• WORK REQUEST:
Set down, word for word, the part of the touring-costs thread starting at "Just returned from" and ending at "dearest 21 (£14.70)".

Just returned from 28days in France total cost for everything was £1300. This was £140. on tolls (had to use these on return to return home quick as daughter broke leg and needed operation) Could save this if we did not use tolls. £395 on diesel for 1500 miles and 16 of those nights were on a campsite or paying aire. Could save on campsites but sometimes you need comfort and a safe base to leave things out overnight etc. Cheapest campsite was 8 euros (£5.60) and dearest 21 (£14.70)
We had yearly insurance and an excellent ferry crossing from Norfolk line. Within this price was the shopping and eating out bill so I do not think we did too badly.

Too be honest, as soon as we return home we are cashing money right left and centre as we feed a family of 4 at home but only 2 of us travel. Young adults cost an arm and a leg to feed and diesel over here is dearer.
We love buying enough for one or 2 days food and making do with home cooking and wine and then a meal out every 2 or 3 days.
You are on holiday and I know that I would spend more at home!!!!!!!! Think about that.


Chris


----------



## 89673 (Jun 3, 2005)

You pays your money and ..............

We spent three weeks away covered 3500 miles spent £480 on diesel, about £350 on food, (eat out a handful of times) £98 on campsites/aires/stellplatz. Of course we spent a few bob on pressies and the like but we're not counting them. 35Euros on Italian motorways and about the same to travel a fraction of the distance on the French Peage (so we soon stuck to N roads).

France/Belgium/Germany/Switzerland/Italy/France

£18.50 for France Passion is woth it when you work that out as a per night charge, the more you use the more you save. Their safe, often have water and other facilities, so we'll let you work the rest out for yourselves.

There is also an Italian version of France Passion.

Happy Camping!

H&B


----------

• RECORD EXTRACTS:
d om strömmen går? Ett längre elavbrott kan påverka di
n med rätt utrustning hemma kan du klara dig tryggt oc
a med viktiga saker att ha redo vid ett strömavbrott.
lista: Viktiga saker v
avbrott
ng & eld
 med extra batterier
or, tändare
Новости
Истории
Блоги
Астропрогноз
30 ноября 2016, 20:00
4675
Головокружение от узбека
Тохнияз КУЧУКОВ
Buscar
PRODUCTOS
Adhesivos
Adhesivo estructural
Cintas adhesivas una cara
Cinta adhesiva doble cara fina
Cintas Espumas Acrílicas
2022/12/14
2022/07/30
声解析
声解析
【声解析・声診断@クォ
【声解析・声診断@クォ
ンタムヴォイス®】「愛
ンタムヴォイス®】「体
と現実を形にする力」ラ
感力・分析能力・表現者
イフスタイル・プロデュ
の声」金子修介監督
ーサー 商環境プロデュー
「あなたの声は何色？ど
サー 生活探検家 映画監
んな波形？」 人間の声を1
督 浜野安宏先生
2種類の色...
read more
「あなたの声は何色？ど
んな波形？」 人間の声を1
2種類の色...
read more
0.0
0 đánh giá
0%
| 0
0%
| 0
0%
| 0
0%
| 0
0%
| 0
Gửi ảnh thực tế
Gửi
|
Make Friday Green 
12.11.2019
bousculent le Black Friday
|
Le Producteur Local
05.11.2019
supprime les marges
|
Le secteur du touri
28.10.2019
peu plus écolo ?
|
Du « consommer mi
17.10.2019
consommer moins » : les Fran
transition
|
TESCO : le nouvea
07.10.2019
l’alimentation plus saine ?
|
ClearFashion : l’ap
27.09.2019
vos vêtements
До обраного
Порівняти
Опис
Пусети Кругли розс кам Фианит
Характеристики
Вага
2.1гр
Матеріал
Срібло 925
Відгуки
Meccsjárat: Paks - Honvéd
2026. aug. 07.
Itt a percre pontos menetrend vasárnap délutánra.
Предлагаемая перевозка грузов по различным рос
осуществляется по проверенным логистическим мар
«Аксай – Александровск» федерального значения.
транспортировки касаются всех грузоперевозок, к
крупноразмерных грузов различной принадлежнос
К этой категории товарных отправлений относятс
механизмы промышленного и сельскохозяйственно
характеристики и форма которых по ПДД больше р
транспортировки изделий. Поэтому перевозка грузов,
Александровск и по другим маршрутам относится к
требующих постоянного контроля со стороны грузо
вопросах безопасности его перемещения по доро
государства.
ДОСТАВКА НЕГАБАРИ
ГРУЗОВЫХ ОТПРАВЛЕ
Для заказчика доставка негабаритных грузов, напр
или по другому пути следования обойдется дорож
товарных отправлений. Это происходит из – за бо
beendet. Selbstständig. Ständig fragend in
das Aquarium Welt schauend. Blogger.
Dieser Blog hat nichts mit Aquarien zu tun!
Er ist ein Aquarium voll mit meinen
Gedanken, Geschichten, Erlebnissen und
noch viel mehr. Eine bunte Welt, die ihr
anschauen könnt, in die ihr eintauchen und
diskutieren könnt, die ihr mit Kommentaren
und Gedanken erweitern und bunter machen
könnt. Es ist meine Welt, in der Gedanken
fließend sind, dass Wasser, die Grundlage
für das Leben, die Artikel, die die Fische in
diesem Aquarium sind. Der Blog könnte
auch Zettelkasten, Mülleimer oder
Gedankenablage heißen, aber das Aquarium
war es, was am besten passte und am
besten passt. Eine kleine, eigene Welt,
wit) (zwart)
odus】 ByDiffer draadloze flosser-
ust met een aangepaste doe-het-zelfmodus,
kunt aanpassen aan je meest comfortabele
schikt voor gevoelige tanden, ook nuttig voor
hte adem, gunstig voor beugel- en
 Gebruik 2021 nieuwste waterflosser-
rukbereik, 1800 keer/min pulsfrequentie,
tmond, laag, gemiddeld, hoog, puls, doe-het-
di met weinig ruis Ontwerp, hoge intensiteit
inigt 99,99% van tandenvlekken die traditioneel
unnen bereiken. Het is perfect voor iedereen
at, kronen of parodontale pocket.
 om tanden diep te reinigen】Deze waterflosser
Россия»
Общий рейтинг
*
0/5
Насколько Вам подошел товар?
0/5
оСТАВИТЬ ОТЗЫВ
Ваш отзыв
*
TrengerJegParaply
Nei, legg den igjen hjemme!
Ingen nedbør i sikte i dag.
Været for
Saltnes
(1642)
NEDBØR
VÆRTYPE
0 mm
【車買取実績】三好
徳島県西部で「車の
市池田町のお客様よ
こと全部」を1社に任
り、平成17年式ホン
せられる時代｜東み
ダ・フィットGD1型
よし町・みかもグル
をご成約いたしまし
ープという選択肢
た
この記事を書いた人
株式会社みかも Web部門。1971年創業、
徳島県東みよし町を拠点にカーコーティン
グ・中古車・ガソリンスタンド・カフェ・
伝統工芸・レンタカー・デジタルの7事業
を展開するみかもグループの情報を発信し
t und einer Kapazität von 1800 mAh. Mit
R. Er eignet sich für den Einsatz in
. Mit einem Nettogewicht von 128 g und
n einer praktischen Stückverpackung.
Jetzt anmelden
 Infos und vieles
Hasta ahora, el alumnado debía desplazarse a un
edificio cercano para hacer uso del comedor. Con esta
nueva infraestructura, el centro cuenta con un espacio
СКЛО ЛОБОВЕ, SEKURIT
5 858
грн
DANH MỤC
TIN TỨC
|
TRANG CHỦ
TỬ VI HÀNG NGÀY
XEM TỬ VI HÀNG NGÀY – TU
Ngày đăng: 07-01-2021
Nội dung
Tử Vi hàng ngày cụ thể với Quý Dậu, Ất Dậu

• EXERCISE OUTPUT:
Just returned from 28days in France total cost for everything was £1300. This was £140. on tolls (had to use these on return to return home quick as daughter broke leg and needed operation) Could save this if we did not use tolls. £395 on diesel for 1500 miles and 16 of those nights were on a campsite or paying aire. Could save on campsites but sometimes you need comfort and a safe base to leave things out overnight etc. Cheapest campsite was 8 euros (£5.60) and dearest 21 (£14.70)